◆ **REQUIRED ACTION**
Copy out the full listing exactly, omitting any picture it contains.

◆ **RECORDS FOR THIS EXERCISE**
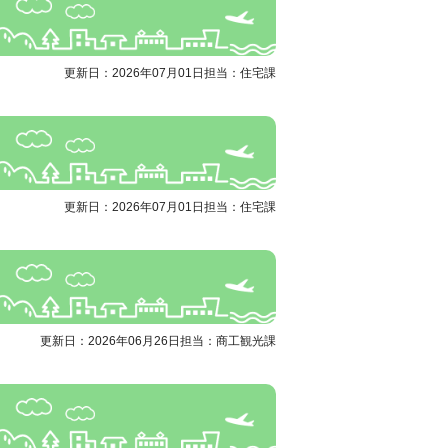
更新日：2026年07月01日
担当：住宅課
更新日：2026年07月01日
担当：住宅課
更新日：2026年06月26日
担当：商工観光課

◆ **RESULT**
更新日：2026年07月01日
担当：住宅課
更新日：2026年07月01日
担当：住宅課
更新日：2026年06月26日
担当：商工観光課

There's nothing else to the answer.